Spatial annotation entries:
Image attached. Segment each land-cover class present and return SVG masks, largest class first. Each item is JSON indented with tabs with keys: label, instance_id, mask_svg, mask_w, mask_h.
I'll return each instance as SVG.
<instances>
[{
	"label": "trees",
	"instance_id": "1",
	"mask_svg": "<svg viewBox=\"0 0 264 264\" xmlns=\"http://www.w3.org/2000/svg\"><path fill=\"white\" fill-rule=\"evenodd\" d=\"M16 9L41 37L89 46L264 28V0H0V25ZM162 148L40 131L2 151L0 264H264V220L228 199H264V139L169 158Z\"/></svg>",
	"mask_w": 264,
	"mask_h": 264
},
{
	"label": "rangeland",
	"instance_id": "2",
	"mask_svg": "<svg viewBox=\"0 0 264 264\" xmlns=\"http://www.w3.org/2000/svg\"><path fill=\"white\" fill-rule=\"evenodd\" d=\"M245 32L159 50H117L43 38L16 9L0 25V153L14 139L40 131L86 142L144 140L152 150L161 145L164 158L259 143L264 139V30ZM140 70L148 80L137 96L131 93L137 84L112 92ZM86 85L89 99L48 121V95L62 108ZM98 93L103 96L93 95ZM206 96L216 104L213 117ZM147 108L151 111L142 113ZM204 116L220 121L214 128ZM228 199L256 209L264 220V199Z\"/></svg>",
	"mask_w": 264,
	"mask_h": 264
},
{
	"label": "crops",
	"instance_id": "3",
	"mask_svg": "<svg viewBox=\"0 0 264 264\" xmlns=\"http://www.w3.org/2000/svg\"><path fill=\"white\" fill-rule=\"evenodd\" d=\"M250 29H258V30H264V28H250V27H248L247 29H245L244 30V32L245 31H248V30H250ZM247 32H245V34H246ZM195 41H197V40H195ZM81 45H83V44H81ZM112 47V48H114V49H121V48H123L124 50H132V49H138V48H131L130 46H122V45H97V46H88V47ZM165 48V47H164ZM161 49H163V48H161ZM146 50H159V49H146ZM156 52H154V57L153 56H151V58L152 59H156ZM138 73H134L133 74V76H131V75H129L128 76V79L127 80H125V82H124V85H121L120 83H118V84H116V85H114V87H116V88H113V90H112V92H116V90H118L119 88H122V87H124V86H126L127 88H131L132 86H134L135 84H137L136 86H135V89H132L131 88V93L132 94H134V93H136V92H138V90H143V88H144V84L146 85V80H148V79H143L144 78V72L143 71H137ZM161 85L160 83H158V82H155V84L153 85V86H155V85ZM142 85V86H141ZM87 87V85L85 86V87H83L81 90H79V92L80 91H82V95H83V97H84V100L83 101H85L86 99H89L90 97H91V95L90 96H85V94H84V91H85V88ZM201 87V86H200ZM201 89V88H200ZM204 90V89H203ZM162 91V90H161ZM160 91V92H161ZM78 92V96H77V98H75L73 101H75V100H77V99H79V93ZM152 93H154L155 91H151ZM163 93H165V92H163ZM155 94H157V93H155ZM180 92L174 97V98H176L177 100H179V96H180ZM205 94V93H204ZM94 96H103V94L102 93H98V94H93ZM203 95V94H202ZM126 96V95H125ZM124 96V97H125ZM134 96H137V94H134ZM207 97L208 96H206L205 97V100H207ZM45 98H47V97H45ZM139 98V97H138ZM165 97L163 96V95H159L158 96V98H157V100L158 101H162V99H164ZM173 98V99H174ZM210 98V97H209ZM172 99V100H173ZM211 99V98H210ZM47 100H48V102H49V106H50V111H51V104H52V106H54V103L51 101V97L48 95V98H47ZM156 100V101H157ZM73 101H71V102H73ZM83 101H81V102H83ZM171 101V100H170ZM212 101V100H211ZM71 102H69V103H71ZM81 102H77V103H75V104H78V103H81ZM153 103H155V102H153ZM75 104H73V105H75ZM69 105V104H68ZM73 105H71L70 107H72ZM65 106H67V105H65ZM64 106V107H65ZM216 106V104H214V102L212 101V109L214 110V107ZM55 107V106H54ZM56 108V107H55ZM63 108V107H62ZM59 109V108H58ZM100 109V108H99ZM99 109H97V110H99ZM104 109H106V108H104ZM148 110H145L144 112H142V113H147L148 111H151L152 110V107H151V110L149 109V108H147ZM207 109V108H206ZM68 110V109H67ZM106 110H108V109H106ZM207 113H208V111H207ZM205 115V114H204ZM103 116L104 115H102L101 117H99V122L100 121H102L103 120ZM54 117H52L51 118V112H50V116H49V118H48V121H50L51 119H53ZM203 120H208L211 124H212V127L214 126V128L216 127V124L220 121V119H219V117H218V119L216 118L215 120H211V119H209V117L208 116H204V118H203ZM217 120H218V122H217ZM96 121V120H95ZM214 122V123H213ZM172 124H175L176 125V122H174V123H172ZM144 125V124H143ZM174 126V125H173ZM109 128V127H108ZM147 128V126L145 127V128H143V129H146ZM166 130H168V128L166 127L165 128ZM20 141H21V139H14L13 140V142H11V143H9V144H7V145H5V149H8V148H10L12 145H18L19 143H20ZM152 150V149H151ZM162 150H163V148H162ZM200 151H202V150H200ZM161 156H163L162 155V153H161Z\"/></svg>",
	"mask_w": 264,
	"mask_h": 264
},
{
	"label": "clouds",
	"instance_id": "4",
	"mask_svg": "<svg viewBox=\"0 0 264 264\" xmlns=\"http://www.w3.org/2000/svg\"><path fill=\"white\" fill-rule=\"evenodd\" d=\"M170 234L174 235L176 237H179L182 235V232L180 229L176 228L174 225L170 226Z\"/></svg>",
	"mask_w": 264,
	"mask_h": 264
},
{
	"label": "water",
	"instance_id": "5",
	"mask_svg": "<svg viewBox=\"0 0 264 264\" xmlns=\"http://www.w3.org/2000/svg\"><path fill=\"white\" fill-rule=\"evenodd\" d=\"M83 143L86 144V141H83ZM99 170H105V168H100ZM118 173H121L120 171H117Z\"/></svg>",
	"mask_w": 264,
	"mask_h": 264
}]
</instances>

◆ PROBLEM DESCRIPTION
Reproduce every line of the entries above without any changes.

◆ THE RESPONSE
Image attached. Segment each land-cover class present and return SVG masks, largest class first. Each item is JSON indented with tabs with keys: label, instance_id, mask_svg, mask_w, mask_h.
I'll return each instance as SVG.
<instances>
[{
	"label": "trees",
	"instance_id": "1",
	"mask_svg": "<svg viewBox=\"0 0 264 264\" xmlns=\"http://www.w3.org/2000/svg\"><path fill=\"white\" fill-rule=\"evenodd\" d=\"M16 9L41 37L89 46L264 28V0H0V25ZM162 148L40 131L2 151L0 264H264V220L228 199H264V139L169 158Z\"/></svg>",
	"mask_w": 264,
	"mask_h": 264
},
{
	"label": "rangeland",
	"instance_id": "2",
	"mask_svg": "<svg viewBox=\"0 0 264 264\" xmlns=\"http://www.w3.org/2000/svg\"><path fill=\"white\" fill-rule=\"evenodd\" d=\"M245 32L159 50H117L43 38L16 9L0 25V153L14 139L40 131L86 142L144 140L152 150L161 145L164 158L259 143L264 139V30ZM140 70L148 80L137 96L131 93L137 84L112 92ZM86 85L89 99L48 121V95L62 108ZM98 93L103 96L93 95ZM206 96L216 104L213 117ZM147 108L151 111L142 113ZM204 116L220 121L214 128ZM228 199L256 209L264 220V199Z\"/></svg>",
	"mask_w": 264,
	"mask_h": 264
},
{
	"label": "crops",
	"instance_id": "3",
	"mask_svg": "<svg viewBox=\"0 0 264 264\" xmlns=\"http://www.w3.org/2000/svg\"><path fill=\"white\" fill-rule=\"evenodd\" d=\"M250 29H258V30H264V28H250V27H248L247 29H245L244 30V32L245 31H248V30H250ZM247 32H245V34H246ZM195 41H197V40H195ZM81 45H83V44H81ZM112 47V48H114V49H121V48H123L124 50H132V49H138V48H131L130 46H122V45H97V46H88V47ZM165 48V47H164ZM161 49H163V48H161ZM146 50H159V49H146ZM156 52H154V57L153 56H151V58L152 59H156ZM138 73H134L133 74V76H131V75H129L128 76V79L127 80H125V82H124V85H121L120 83H118V84H116V85H114V87H116V88H113V90H112V92H116V90H118L119 88H122V87H124V86H126L127 88H131L132 86H134L135 84H137L136 86H135V89H132L131 88V93L132 94H134V93H136V92H138V90H143V88H144V84L146 85V80H148V79H143L144 78V72L143 71H137ZM161 85L160 83H158V82H155V84L153 85V86H155V85ZM142 85V86H141ZM87 87V85L85 86V87H83L81 90H79V92L80 91H82V95H83V97H84V100L83 101H85L86 99H89L90 97H91V95L90 96H85V94H84V91H85V88ZM201 87V86H200ZM201 89V88H200ZM204 90V89H203ZM162 91V90H161ZM160 91V92H161ZM78 92V96H77V98H75L73 101H75V100H77V99H79V93ZM152 93H154L155 91H151ZM163 93H165V92H163ZM155 94H157V93H155ZM180 92L174 97V98H176L177 100H179V96H180ZM205 94V93H204ZM94 96H103V94L102 93H98V94H93ZM203 95V94H202ZM126 96V95H125ZM124 96V97H125ZM134 96H137V94H134ZM207 97L208 96H206L205 97V100H207ZM45 98H47V97H45ZM139 98V97H138ZM165 97L163 96V95H159L158 96V98H157V100L158 101H162V99H164ZM173 98V99H174ZM210 98V97H209ZM172 99V100H173ZM211 99V98H210ZM47 100H48V102H49V106H50V111H51V104H52V106H54V103L51 101V97L48 95V98H47ZM156 100V101H157ZM73 101H71V102H73ZM83 101H81V102H83ZM171 101V100H170ZM212 101V100H211ZM71 102H69V103H71ZM81 102H77V103H75V104H78V103H81ZM153 103H155V102H153ZM75 104H73V105H75ZM69 105V104H68ZM73 105H71L70 107H72ZM65 106H67V105H65ZM64 106V107H65ZM216 106V104H214V102L212 101V109L214 110V107ZM55 107V106H54ZM56 108V107H55ZM63 108V107H62ZM59 109V108H58ZM100 109V108H99ZM99 109H97V110H99ZM104 109H106V108H104ZM148 110H145L144 112H142V113H147L148 111H151L152 110V107H151V110L149 109V108H147ZM207 109V108H206ZM68 110V109H67ZM106 110H108V109H106ZM207 113H208V111H207ZM205 115V114H204ZM103 116L104 115H102L101 117H99V122L100 121H102L103 120ZM54 117H52L51 118V112H50V116H49V118H48V121H50L51 119H53ZM203 120H208L211 124H212V127L214 126V128L216 127V124L220 121V119H219V117H218V119L216 118L215 120H211V119H209V117L208 116H204V118H203ZM217 120H218V122H217ZM96 121V120H95ZM214 122V123H213ZM172 124H175L176 125V122H174V123H172ZM144 125V124H143ZM174 126V125H173ZM109 128V127H108ZM147 128V126L145 127V128H143V129H146ZM166 130H168V128L166 127L165 128ZM20 141H21V139H14L13 140V142H11V143H9V144H7V145H5V149H8V148H10L12 145H18L19 143H20ZM152 150V149H151ZM162 150H163V148H162ZM200 151H202V150H200ZM161 156H163L162 155V153H161Z\"/></svg>",
	"mask_w": 264,
	"mask_h": 264
},
{
	"label": "clouds",
	"instance_id": "4",
	"mask_svg": "<svg viewBox=\"0 0 264 264\" xmlns=\"http://www.w3.org/2000/svg\"><path fill=\"white\" fill-rule=\"evenodd\" d=\"M170 234L174 235L176 237H179L182 235V232L180 229L176 228L174 225L170 226Z\"/></svg>",
	"mask_w": 264,
	"mask_h": 264
},
{
	"label": "water",
	"instance_id": "5",
	"mask_svg": "<svg viewBox=\"0 0 264 264\" xmlns=\"http://www.w3.org/2000/svg\"><path fill=\"white\" fill-rule=\"evenodd\" d=\"M83 143L86 144V141H83ZM99 170H105V168H100ZM118 173H121L120 171H117Z\"/></svg>",
	"mask_w": 264,
	"mask_h": 264
}]
</instances>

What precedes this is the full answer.